Das ist in weite Ferne gerückt. Die Zahl von Schauspielerinnen, Models und früheren Mitarbeiterinnen, die ihm Belästigungen, Vergewaltigung und Einschüchterungen vorwerfen, ist auf mehrere Dutzend angestiegen. Er flog bei der eigenen Produktionsfirma raus und wurde von der Oscar-Akademie gefeuert.

Mehrfach hat Weinstein über sein Sprecher-Team Vorwürfe von "nicht einvernehmlichem Sex" zurückgewiesen. Zuletzt dementierte der gestürzte Filmproduzent Mitte Dezember Vorwürfe der Schauspielerin Salma Hayek, er habe sie zu sexuellen Handlungen zwingen wollen und auf ihre Ablehnung mit Wut und Androhung von Gewalt reagiert. "Harvey Weinstein war auch mein Monster", schrieb Hayek 15 Jahre nach dem gemeinsamen Film "Frida" in der "New York Times".

Die "Weinstein"-Dokumentation

Auch wenn er sich öffentlich nicht blicken lässt, in den Schlagzeilen ist er fast täglich. Die Polizei in Los Angeles, New York und London ermittelt, vor Gericht gehen unzählige Klagen ein. Kurz vor Weihnachten zog die Produzentin der Netflix-Abenteuerserie "Marco Polo" in New York gegen Weinstein vor Gericht. Alexandra Canosa klagt wegen angeblich jahrelanger sexueller Übergriffe und Einschüchterung auf zehn Millionen Dollar Entschädigung. Sie geht auch gegen die von Harvey und Bruder Bob gegründete Firma The Weinstein Company vor.

Zahlreiche Opfer sollen außerdem in einer geplanten "Weinstein"-Dokumentation zu Wort kommen. Der britische Sender BBC kündigte kürzlich an, einen abendfüllenden Film über den Skandal und Hollywoods Machtstrukturen zu drehen.
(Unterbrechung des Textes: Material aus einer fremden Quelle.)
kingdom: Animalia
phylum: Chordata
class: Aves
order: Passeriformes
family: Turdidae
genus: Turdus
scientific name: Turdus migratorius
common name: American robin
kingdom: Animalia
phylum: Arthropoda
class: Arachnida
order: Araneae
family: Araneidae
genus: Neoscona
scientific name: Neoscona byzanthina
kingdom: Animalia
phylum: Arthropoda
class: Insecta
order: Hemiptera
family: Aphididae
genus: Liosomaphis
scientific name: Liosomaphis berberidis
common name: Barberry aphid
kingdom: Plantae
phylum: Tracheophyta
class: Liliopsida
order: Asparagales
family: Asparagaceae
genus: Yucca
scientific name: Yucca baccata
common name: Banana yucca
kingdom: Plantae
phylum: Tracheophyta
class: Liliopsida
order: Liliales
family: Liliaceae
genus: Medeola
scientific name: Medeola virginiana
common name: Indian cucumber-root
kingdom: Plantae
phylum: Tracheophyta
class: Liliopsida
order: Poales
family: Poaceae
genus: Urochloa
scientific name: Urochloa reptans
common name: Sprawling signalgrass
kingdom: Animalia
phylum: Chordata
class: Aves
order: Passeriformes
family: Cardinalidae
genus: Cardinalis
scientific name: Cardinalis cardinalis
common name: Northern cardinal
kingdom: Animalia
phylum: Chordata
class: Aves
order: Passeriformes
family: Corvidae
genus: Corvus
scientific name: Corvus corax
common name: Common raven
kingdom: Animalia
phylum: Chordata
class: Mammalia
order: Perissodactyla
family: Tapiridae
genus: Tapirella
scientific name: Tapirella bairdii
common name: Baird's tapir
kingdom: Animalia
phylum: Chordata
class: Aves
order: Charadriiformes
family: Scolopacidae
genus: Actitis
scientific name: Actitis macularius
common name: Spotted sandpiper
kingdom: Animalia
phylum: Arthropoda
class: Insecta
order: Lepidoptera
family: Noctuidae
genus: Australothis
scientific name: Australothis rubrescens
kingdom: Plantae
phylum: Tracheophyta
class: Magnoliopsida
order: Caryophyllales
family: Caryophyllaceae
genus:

Stoff gibt es offensichtlich genug. Die Weinstein-Enthüllungen brachten die #MeToo-Lawine ins Rollen, eine weltweite Bewegung, bei der Hunderttausende Betroffene über eigene Erfahrungen reden und Missbrauchsvorwürfe publik machen.

Schnell rollten die Köpfe

Nach Weinstein, Regisseur James Toback und "House of Cards"-Star Kevin Spacey wurden auch Oscar-Preisträger Dustin Hoffman, "Rush Hour"-Regisseur Brett Ratner und "Transparent"-Star Jeffrey Tambor mit Dutzenden Vorwürfen sexueller Belästigung konfrontiert.

Für Oscar-Preisträger Spacey kam bei der Netflix-Serie "House of Cards" prompt das Aus für seine gepriesene Rolle als skrupelloser US-Präsident Frank Underwood. Zahlreiche Männer werfen Spacey vor, ihnen gegenüber sexuell übergriffig geworden zu sein, teilweise als Minderjährige. Der Schauspieler nehme sich "die nötige Zeit für eine Analyse und Behandlung", teilte sein Sprecher Anfang November mit.

Zuvor hatte Spacey auf Twitter und Facebook eine recht vage Entschuldigung formuliert, in der er "unangemessenes betrunkenes Verhalten" einräumte und sich gleichzeitig als schwul outete. Seitdem sind die sozialen Netzwerke des Schauspielers verstummt, er ist aus der Öffentlichkeit verschwunden und - in einem filmischen Präzedenzfall - auch aus seinem letzten Film. Im November schnitt Regisseur Ridley Scott alle Szenen mit Spacey aus dem bereits fertig gedrehten Entführungsdrama "Alles Geld der Welt" heraus, sie wurden mit Christopher Plummer nachgedreht.

Wandel in Sicht

Ein radikaler Einschnitt in Hollywood? Viele glauben, dass sich der Umgang in der Filmindustrie nach dem Weinstein-Skandal grundlegend wandelt. "Wir können den Wandel sehen, er passiert gerade", sagte unlängst die deutsche Schauspielerin Diane Kruger ("Aus dem Nichts") in einer Talkrunde des US-Magazins "The Hollywood Reporter". "All diese Männer sind weg." Sie sei erstaunt, wie viele Unternehmen sich sofort von Männern getrennt haben, die mit sexuellen Übergriffen in Verbindung gebracht wurden. "Die bekommen nicht nur einen Klaps auf den Rücken und kommen dann zurück."